The methods and conclusions of the new science conflicted with familiar facts of everyday experience. According to Copernicus, the belief that the earth was fixed at the centre of the universe while the planets and stars revolved around the earth was only an appearance. The apparent movement of the sun, which contradicted this unobvious relation, was explained by the rotation of the earth about its axis every twenty-four hours.

In economics, the apparent movements and relations of capitalism are very different from their real nature. To the superficial observer it looks as though the worker receives from the employer payment in full for his work. If this were really so, if there were any equal exchange of wages for labor and its products, what would be the incentive for capitalist production and where would the profits of the capitalist come from?

The monetary transaction between the employer and the wage worker disguises the real relation between them. What appears on the surface as a relation of equality (the worker sells their “labour” to the employer for a mutually agreed price — if the worker does not like the price the employer offers, they need not work for that employer) is in reality a relation of inequality.
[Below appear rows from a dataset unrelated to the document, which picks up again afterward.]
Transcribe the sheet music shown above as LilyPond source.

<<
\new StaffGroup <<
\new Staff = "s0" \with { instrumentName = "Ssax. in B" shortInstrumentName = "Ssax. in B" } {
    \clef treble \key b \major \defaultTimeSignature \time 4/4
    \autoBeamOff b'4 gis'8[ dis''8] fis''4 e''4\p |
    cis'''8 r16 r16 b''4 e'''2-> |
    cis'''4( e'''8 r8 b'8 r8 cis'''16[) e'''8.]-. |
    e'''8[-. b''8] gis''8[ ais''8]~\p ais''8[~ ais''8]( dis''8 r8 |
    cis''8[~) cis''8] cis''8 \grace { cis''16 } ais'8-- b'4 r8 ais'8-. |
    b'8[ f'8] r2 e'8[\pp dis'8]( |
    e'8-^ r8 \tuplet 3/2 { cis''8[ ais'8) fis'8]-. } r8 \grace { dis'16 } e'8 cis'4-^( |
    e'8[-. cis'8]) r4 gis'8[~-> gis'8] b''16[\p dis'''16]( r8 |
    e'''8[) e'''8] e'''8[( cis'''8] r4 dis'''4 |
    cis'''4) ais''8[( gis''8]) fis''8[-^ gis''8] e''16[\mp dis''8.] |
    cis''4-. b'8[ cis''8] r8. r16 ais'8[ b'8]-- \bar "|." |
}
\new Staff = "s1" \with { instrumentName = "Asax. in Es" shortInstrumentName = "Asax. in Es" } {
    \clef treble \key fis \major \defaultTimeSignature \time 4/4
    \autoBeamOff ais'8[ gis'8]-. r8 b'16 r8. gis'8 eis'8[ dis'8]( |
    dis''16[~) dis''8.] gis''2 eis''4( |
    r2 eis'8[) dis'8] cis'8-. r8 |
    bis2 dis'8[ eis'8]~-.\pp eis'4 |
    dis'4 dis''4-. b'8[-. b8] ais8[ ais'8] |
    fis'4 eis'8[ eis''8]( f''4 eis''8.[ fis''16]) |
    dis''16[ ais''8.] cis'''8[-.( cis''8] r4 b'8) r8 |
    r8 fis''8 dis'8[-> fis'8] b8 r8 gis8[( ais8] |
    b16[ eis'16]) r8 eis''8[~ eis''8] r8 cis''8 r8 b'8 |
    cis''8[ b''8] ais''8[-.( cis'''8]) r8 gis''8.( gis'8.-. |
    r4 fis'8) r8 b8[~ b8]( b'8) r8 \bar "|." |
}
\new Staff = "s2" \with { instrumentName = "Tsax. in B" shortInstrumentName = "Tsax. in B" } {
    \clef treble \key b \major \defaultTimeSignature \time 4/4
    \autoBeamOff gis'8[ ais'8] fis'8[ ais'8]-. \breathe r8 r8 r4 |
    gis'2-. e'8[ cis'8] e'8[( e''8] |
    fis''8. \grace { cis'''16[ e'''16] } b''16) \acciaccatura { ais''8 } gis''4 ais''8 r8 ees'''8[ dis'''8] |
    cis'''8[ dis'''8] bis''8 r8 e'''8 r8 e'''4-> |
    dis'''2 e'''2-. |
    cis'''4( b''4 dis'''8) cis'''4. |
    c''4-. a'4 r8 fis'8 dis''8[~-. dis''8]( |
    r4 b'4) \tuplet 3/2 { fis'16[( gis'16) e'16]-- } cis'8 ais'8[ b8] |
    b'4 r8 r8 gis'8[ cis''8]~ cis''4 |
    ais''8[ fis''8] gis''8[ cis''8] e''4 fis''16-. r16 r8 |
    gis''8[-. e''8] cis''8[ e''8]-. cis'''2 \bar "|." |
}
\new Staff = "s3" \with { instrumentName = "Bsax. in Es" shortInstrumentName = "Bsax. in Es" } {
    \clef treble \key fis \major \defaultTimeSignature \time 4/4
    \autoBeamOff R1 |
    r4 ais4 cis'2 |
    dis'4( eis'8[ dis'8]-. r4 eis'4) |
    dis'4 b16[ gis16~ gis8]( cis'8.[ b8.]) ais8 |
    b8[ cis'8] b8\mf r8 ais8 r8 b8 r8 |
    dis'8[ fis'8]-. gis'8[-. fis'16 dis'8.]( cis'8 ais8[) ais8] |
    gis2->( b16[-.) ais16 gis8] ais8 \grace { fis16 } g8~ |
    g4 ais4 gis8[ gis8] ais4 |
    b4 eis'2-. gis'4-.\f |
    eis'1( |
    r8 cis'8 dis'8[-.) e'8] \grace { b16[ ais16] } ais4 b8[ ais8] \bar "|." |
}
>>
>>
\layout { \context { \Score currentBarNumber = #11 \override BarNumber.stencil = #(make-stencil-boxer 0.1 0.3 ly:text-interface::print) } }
The task of scientific investigation is to go from phenomenal, superficial forms in which the relations directly present themselves, to the hidden causes that constitute their inner reality.

In both the philosophical system of empiricism and the economic system of capitalism the inner essence of thing remains mystical to the bourgeois mind. Substance in the mechanical system was as mysterious as the essence of value and the secrets of its monetary form were to the capitalist theoreticians. However much Locke strove to introduce rationality into his conceptions of nature and society, his inquiring mind had to retire baffled before the impenetrable sanctuaries of the bourgeois epoch.